Italy’s mafia clans are taking advantage of the coronavirus pandemic to buy favor with poor families facing financial ruin by offering loans and food in what is seen as an age-old recruitment tactic, according to prosecutors and officials.
After decades of campaigning to curb the influence of the mafia in its traditional strongholds of southern Italy, officials and charitable groups say the pandemic has created new opportunities for organized crime to regain people’s loyalties.
“We know that ‘families of friends,’ all of them loan sharks, are making themselves available to give money to the people in difficulty,” said Amedeo Scaramella, using a euphemism by which clans of the Camorra criminal syndicate are known.
Scaramella, a lawyer by trade, heads the San Giuseppe Moscato Foundation, a Catholic group in Naples that fights loan sharking, in part by guaranteeing bank loans to people normally considered credit risks.
He told Reuters the sharks start by offering loans at rates that compete with banks and later entrap borrowers by driving them up to 300%.
Federico Cafiero De Raho, Italy’s national anti-mafia prosecutor, said his agents had noticed suspicious activity in Naples, including Camorra clans distributing free food to families left short on cash by the national lockdown.
“We have evidence,” De Raho told Reuters, declining to give details because investigations are ongoing.
Past experience suggests the mob could seek repayment for such largesse in the future by asking recipients to take on activities such as transporting drugs, he said.

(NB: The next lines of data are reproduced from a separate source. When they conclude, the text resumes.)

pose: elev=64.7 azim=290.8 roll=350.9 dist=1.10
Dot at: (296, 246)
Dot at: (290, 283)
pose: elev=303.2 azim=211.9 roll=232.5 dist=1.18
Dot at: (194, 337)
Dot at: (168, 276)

“The Camorra knows this is the right time to invest,” De Raho said.
Hard to resist temptation
Naples charity worker Antonio Lucidi said his charity L’Altra Napoli (The Other Naples) has raised more than 150,000 euros ($163,065) to deliver food to needy families so they won’t have to accept it from the mob during the lockdown.

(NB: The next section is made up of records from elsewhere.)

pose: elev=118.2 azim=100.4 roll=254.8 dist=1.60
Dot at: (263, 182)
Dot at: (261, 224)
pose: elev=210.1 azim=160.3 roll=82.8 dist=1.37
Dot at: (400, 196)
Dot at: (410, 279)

“When hunger becomes a real issue, it’s hard to resist temptation,” he told Reuters.
Italy’s government has promised 400 million euros of welfare for the poor, including issuing food coupons for those who cannot afford to shop.
Officials believe the coronavirus has badly disrupted the mob economy, in part because the shutdown has made it hard for criminals to move around.
“The collapse of drug dealing is causing serious damage,” said Michele Emiliano, the governor of the southern Puglia region and a former magistrate.
Nicola Gratteri, one of Italy’s best-known prosecutors who lives with a 24-hour police escort because of his investigations of the Ndrangheta clans in southern Calabria, said the mob was more than willing to help small businesses stay afloat now or start up again later.
“Mobsters can buy these properties (if loans are not repaid) and use them for money laundering,” he told Reuters. “Mobsters want less guarantees on loans, because for them the main guarantee is the life of the victim.”
However, according to the La Repubblica, in Palermo, the brother of a Cosa Nostra boss has started distributing food to local residents in the Zen neighborhood where the mafia has had a long-time presence. After the news about “charitable work” broke, the man defended himself through Facebook saying that it was an act of charity and verbally attacked the journalist who reported the news.
According to a professor of criminology at the University of Oxford Federico Varese, mafias are not just criminal organizations.
“They are organizations that aspire to govern territories and markets. Commentators often focus on the financial aspect of mafias, but they tend to forget that their strength comes from having a local base from which to operate,” he said.
Gratteri, who is also the head of the prosecutor’s office in Catanzaro, told the Guardian that mafia bosses consider their cities as their own fiefdoms.
“The bosses know very well that in order to govern, they need to take care of the people in their territory, and they do it by exploiting the situation to their advantage. In the people’s eyes, a boss who knocks on the door offering free food is a hero. And the boss knows that he can then count on the support of these families when necessary, when, for example, the mafia sponsors a politician for election who will further their criminal interests,” he said.
Varese pointed out that these “handouts by the mafias are not gifts.” The mafia does not do anything out of its kind heart. They are favors that “everyone will have to pay back in some form or another, by aiding and abetting a fugitive, holding a gun, dealing drugs and the like.”